ASR Providers
DeLive supports six ASR backends through a unified provider registry. Each provider implements a common contract but uses different transport and audio processing strategies.
Provider Comparison
| Provider | Type | Transport | Audio | Streaming | Translation | Diarization |
|---|---|---|---|---|---|---|
| Soniox V4 | Cloud | WebSocket | MediaRecorder (WebM/Opus) | Yes | Yes | Yes |
| Volcengine | Cloud | WebSocket (via proxy) | AudioWorklet (PCM16) | Yes | No | No |
| Groq | Cloud | REST (batch) | AudioWorklet (PCM16) | No | No | No |
| SiliconFlow | Cloud | REST (batch) | AudioWorklet (PCM16) | No | No | No |
| Local OpenAI | Local | REST (batch) | MediaRecorder (WebM/Opus) | No | No | No |
| whisper.cpp | Local | REST (local) | AudioWorklet (PCM16) | No | No | No |
Execution Modes
Real-Time Streaming
Used by Soniox and Volcengine. Audio chunks are sent continuously over a WebSocket connection, and transcript updates arrive in real-time.
- Soniox emits token-level events (
prefersTokenEvents: true) for fine-grained text updates - Volcengine uses a local proxy (
/ws/volcon port 23456) to inject required authentication headers
Windowed Batch
Used by Groq, SiliconFlow, Local OpenAI-compatible, and whisper.cpp. Audio accumulates in a rolling buffer (max 45 seconds), and a REST call retranscribes the entire window at regular intervals.

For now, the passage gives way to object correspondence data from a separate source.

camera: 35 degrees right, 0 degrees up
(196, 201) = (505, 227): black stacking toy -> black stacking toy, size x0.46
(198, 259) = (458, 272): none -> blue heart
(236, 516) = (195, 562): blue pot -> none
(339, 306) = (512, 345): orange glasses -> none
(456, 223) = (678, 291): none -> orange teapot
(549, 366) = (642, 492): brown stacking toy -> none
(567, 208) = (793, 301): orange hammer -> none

- Interval mode (Groq, SiliconFlow, whisper.cpp): retranscribe every 1.5 seconds
- Debounce mode (Local OpenAI): retranscribe 1200ms after the last audio chunk
- A
TranscriptStabilizercompares successive transcriptions and commits stable text prefixes, preventing text flickering
Electron-Managed Runtime
Used by whisper.cpp. DeLive manages the whisper-server binary lifecycle:
- Import or download the binary and model
- DeLive spawns the process and waits for HTTP readiness (up to 20 seconds)
- Audio is sent to
POST /inferenceas WAV - Process is stopped on disconnect or app quit
Soniox V4
The most feature-rich provider with real-time streaming, translation, and speaker diarization.
Required: apiKey
Optional: model, languageHints, translationEnabled, translationTargetLanguage, enableSpeakerDiarization
Features:
- Token-level real-time transcription
- Real-time translation with dual-line captions
- Speaker diarization with labeled tokens
- Audio format:
auto(WebM/Opus from MediaRecorder)
Volcengine (火山引擎)
Chinese-focused real-time streaming through an embedded proxy.

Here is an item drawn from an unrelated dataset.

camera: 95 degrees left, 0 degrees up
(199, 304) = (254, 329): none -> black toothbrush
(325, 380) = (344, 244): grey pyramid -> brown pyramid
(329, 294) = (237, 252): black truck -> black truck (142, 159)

Required: appKey, accessKey
Optional: languageHints
The browser cannot set custom WebSocket headers, so DeLive runs an embedded HTTP proxy in the Electron main process that forwards PCM16 audio to ByteDance's openspeech.bytedance.com endpoint with the required authentication headers.
Groq
Whisper large-v3-turbo / large-v3 through Groq's high-performance inference API.
Required: apiKey
Optional: model, languageHints
SiliconFlow (硅基流动)
SenseVoice, TeleSpeech, and Qwen Omni models through SiliconFlow's API.
Required: apiKey
Optional: model, languageHints
Local OpenAI-Compatible
Works with Ollama or any service exposing the OpenAI-compatible audio transcription endpoint.
Required: baseUrl, model
Optional: apiKey, languageHints
DeLive can probe the service at baseUrl, list installed models via /v1/models, and pull models from Ollama if detected.
Local whisper.cpp
Fully offline transcription using the whisper-server binary.
Required: modelPath
Optional: binaryPath, port (default 8177), languageHints
DeLive can import or download both the binary and model files. Silent audio chunks are automatically skipped to reduce unnecessary inference.